Impunidade do crime jornalístico
Há algumas perguntas que pairam no
ar. O jornalismo pode ser praticado dessa maneira, em associação explícita com
o crime organizado, sem que nada aconteça aos que assim procedem? Por menos do
que isso, a rede de Rupert Murdoch, na Inglaterra, enfrenta problemas sérios
com a Justiça, houve prisões, e seu mais importante semanário, o News of the
World, que tinha 168 anos, e era tão popular quanto desacreditado, fechou.
E aqui? O que se fará? A lei não
prevê nada para uma revista associada havia anos com criminosos de alto
coturno? Creio que se reclamam providências do Ministério Público e, também,
das associações profissionais e sindicais do jornalismo. Conivência com isso,
não dá. Assim, o crime compensaria, como compensou nesse caso durante anos.
Há, ainda, outra questão, e de grande
importância e que a velha mídia ignorou solenemente, e este foi um trabalho
realizado primeiro pelo jornalista Marco Damiani, do Portal 247, e completado,
de modo brilhante, pelo jornalista Paulo Henrique Amorim, evidenciando a
atuação do crime organizado de Demóstenes Torres e Carlinhos Cachoeira na
construção do que ficou conhecido como Mensalão.

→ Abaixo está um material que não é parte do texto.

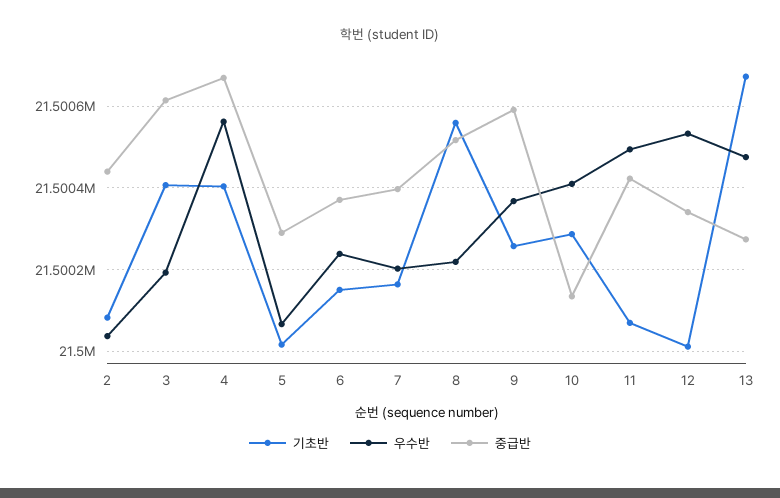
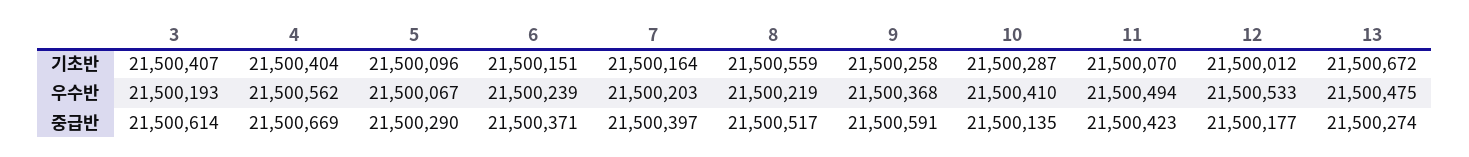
기초반, 2: 21500080 -> none
우수반, 2: 21500040 -> none
중급반, 2: 21500440 -> none
기초반, 5: 21500020 -> 21500096
중급반, 12: 21500340 -> 21500177

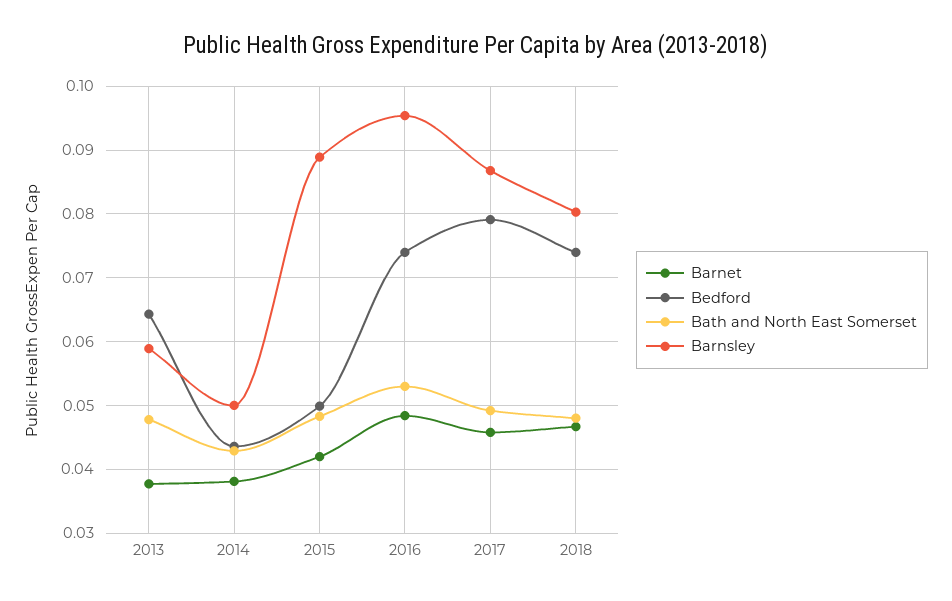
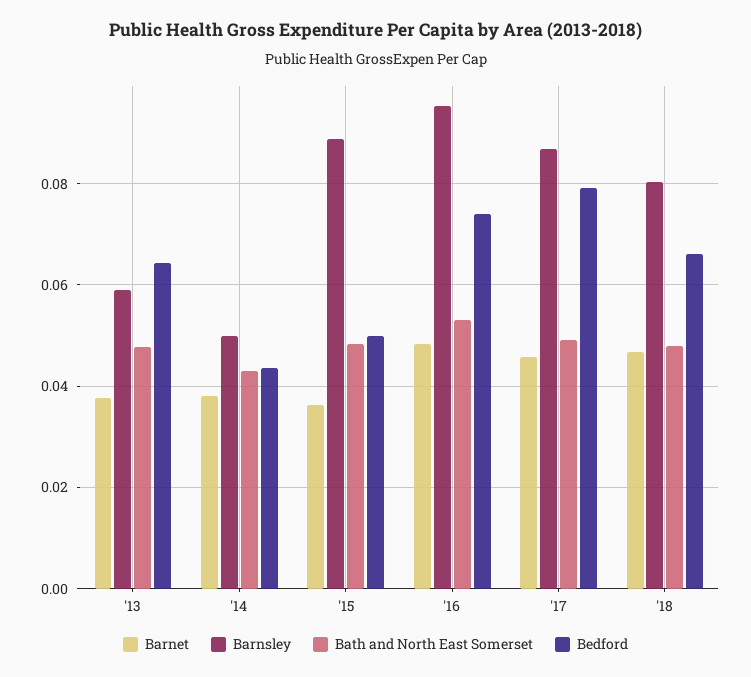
Barnet, 2015: 0.042 -> 0.036
Bedford, 2018: 0.074 -> 0.066

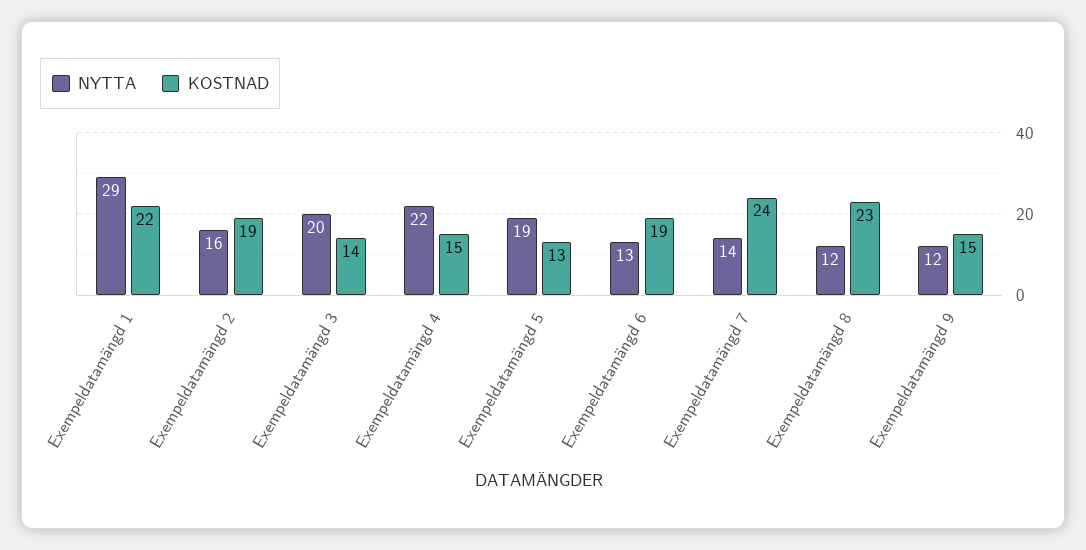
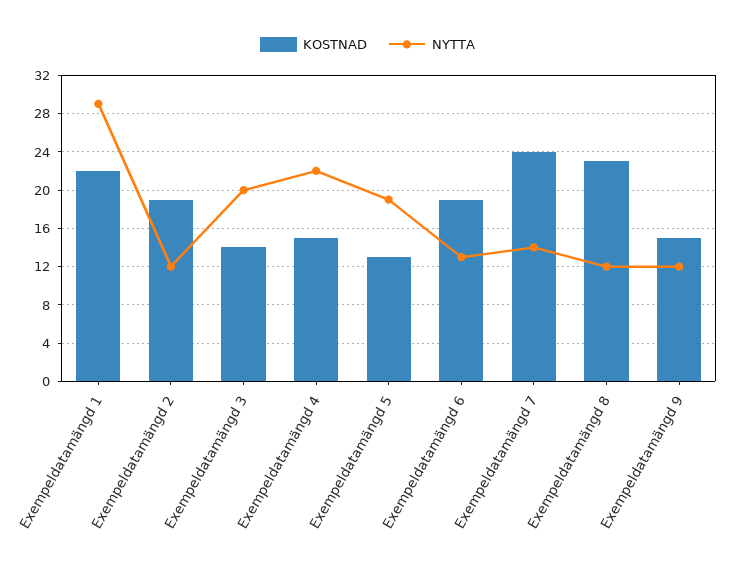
NYTTA, Exempeldatamängd 2: 16 -> 12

A entrevista com Ernani de Paula
(ex-prefeito de Anápolis) feita por Paulo Henrique Amorim é impressionante. Ele
fora derrubado da Prefeitura numa articulação que envolveu a dupla criminosa, e
agora revela o que sabe, e diz que tudo o que se armou contra o ex-chefe da
Casa Civil do primeiro governo Lula, José Dirceu, e contra o governo Lula,
decorreu da ação consciente e criminosa de Carlinhos Cachoeira, que se insurgia
contra um veto de José Dirceu à assunção de Demóstenes Torres ao cargo de
Secretário Nacional de Justiça do governo, depois que ele se passasse para o
PMDB.
Em qualquer país do mundo que tivesse
um jornalismo minimamente comprometido com critérios de noticiabilidade, ainda
mais diante do possível julgamento do processo denominado Mensalão, ele
entraria fundo no assunto para que as coisas se esclarecessem. Mas, nada.
Silêncio.
É como se a velha mídia tivesse medo
de que a construção da cena midiática em torno do assunto, construção que tem
muito de fantasiosa e é obviamente contaminada por objetivos políticos, pudesse
ser profundamente alterada com tais revelações e, inclusive, ter reflexos no
julgamento que se avizinha. Melhor deixar isso confinado aos “blogs sujos” e às
poucas publicações que se dedicam ao jornalismo. A verdade, no entanto, começa
a surgir. Nós não precisamos mais do que dela, como dizia Gramsci. Insistamos
nela. Se persistirmos, ela se imporá. Apesar do velho partido midiático.
(*) Em nenhuma democracia séria do mundo, jornais conservadores, de baixa qualidade técnica e até sensacionalistas, e uma única rede de televisão têm a importância que têm no Brasil. Eles se transformaram num partido político – o PiG, Partido da Imprensa Golpista.